A leaked draft of an extensive federal climate change report is causing alarm on Tuesday—both because of its findings, which make clear that the U.S. is currently experiencing the effects of climate change, and because of statements by the report's authors, who say they're concerned President Donald Trump will try to suppress the paper.
The 543-page report by scientists from 13 federal agencies details rapidly rising temperatures in the United States since 1980 and cites global events including an extreme heatwave in Europe in 2003 and in Australia in 2013, as concrete examples of climate change, saying that both examples offer "relatively strong evidence" that humans are contributing to global warming.

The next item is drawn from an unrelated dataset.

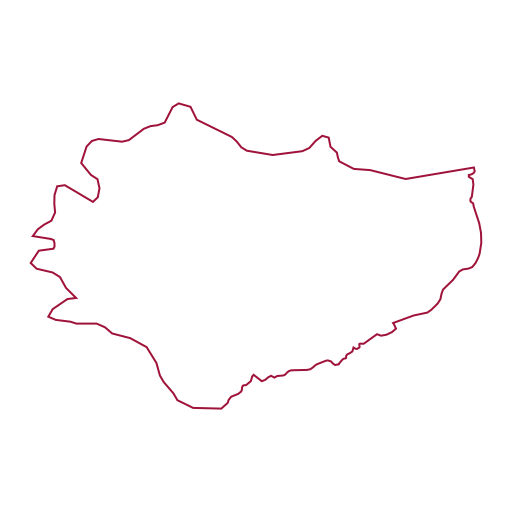 map outline of Świętokrzyskie (Natural Earth projection)
{"feature_id": "POL-3149", "entity_name": "Świętokrzyskie", "entity_type": "Voivodeship", "adm_level": 1, "iso_a3": "POL", "parent_name": "Poland", "parent_adm1": "", "projection": "natural_earth1", "projection_center": [20.88, 50.732], "detail": "fine", "context": "isolated", "style": "outline", "palette": "rose", "viewbox_px": 512, "rotation_deg": 0, "n_neighbors": 0, "source": "natural_earth", "source_scale": "10m", "svg_char_len": 2202}
<svg xmlns="http://www.w3.org/2000/svg" viewBox="0 0 512 512"><path d="M178.7,103.4L190.5,106.8L196.8,119.7L231.9,137.0L236.8,141.6L241.3,147.3L246.8,150.7L272.7,155.0L302.3,151.2L309.3,148.0L315.6,140.9L322.3,135.8L328.7,137.6L330.5,146.8L336.9,152.6L337.8,157.1L339.2,161.3L353.8,168.9L370.2,170.1L405.6,179.0L473.9,167.5L474.7,171.2L473.8,172.8L472.2,174.0L470.3,174.7L468.8,175.0L468.8,176.8L472.7,179.2L473.4,184.5L471.9,196.3L471.7,197.2L471.1,197.7L470.6,198.5L470.3,200.2L470.8,201.8L471.8,202.5L472.8,203.0L473.3,204.0L473.7,206.5L479.2,223.2L480.3,229.1L481.0,232.8L481.3,242.9L479.6,253.7L478.1,258.0L475.6,262.9L472.3,267.0L468.5,268.6L462.9,269.4L459.2,271.5L453.1,279.8L443.0,289.6L441.5,293.9L440.4,299.2L437.7,303.5L431.2,309.9L427.3,312.6L413.6,315.5L393.1,323.0L393.9,324.2L396.0,328.6L392.0,332.1L386.5,334.7L381.1,335.7L377.0,334.2L363.9,343.6L363.2,343.8L360.1,343.6L359.3,344.1L359.4,345.3L359.6,346.6L359.4,347.5L357.0,348.9L355.5,348.8L353.5,347.5L352.4,351.4L349.8,353.2L347.4,354.3L346.2,355.7L346.0,358.0L345.2,358.5L344.0,358.6L342.5,359.5L338.8,363.9L338.8,364.3L335.0,365.0L332.9,363.5L331.0,361.4L327.8,360.4L325.7,360.8L316.8,364.3L314.8,365.7L312.8,367.5L310.4,369.2L307.2,369.9L291.3,370.3L289.1,371.0L287.3,372.3L285.2,374.6L283.2,375.5L277.3,376.0L274.4,377.6L271.1,375.8L268.2,377.3L265.3,379.8L261.8,381.2L253.6,374.8L252.2,376.5L250.8,381.2L246.3,384.9L245.6,385.2L243.7,385.3L242.8,385.8L242.1,387.2L241.8,390.1L241.2,391.5L238.2,393.9L231.2,396.7L228.6,400.0L227.7,402.9L221.3,408.6L193.1,407.9L177.4,400.2L173.3,393.2L163.6,381.9L159.9,375.5L156.4,362.9L146.6,347.1L130.1,338.1L112.2,333.5L105.0,327.3L96.6,323.6L76.4,323.6L70.4,321.7L55.8,319.9L48.3,316.7L52.7,309.1L67.5,299.0L76.1,298.0L66.0,287.9L60.0,277.1L52.7,272.5L36.6,268.7L30.7,263.0L38.8,250.7L53.5,248.7L54.5,246.6L54.5,243.2L53.7,240.1L51.0,239.0L32.8,236.1L37.8,229.3L44.0,224.7L51.4,220.7L55.1,212.5L54.3,203.8L54.5,195.1L57.2,186.3L64.8,185.2L93.0,201.9L97.8,197.2L99.5,188.3L97.5,179.2L90.9,174.9L81.2,163.0L86.6,146.5L91.8,141.0L98.5,139.0L122.1,141.7L128.9,140.1L143.8,128.8L150.6,126.1L157.7,125.2L164.7,122.6L172.6,107.1L178.7,103.4Z" fill="none" stroke="#9f1239" stroke-width="2"/></svg>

The authors write that they have "a medium degree of confidence" that rising temperatures throughout much of the U.S. are linked to human activity. The report also concludes that so much damage has already been done by the greenhouse gases humans have emitted into the atmosphere, warming would still continue over the next century even if emmissions of carbon dioxide and other gases were to stop immediately.
At Informed Comment, Juan Cole called the report "concrete, careful, and scarier than any horror movie you’ve ever seen," and said this about some of its conclusions:
One of the findings that alarmed me is that just in the next few decades average temperatures in the US will go up 2.5 degrees F. But by 2100, only 80 years from now, the average temperature will be 5 to 8.5 degrees F. higher! Remember, average surface temperature includes the cold Great Lakes and cold North Dakota. So in any particular place, say Savannah or Atlanta or Phoenix, the temperature could go up even higher than 8.5 degrees F. The scientists are saying that unusual record temperatures will become normal. Some whole cities (we’re looking at you, Tucson) could become uninhabitable...
The report must be approved by 13 federal agencies by August 18. Along with the president, the Trump-appointed heads of many of the agencies have not supported the consensus reached by 97 percent of climate scientists, that human activity is contributing to harmful changes in the earth's environment and is warming the globe.
Environmental Protection Agency (EPA) head Scott Pruitt has argued that Congress should decide whether carbon emissions need to be regulated. Agriculture Secretary Sonny Perdue has called climate change "a running joke" and reporting on Monday revealed his agency has barred the use of the terms "climate change" and "reduce greenhouse gases." Earlier this year, with the support of his cabinet, Trump withdrew the U.S. from the Paris climate accords to limit greenhouse gas emissions, saying it was a "bad deal" for Americans.
In light of the Trump administration's skepticism on the issue, according to the New York Times, "a scientist involved in the process, who spoke to the Times on the condition of anonymity, said he and others were concerned that [the report] would be suppressed," leading the team to leak its findings to the newspaper.
Following the release of the draft, the press as well as the science community expressed deep concerns over the administration's position on climate change and its impact on how experts have operated under Trump.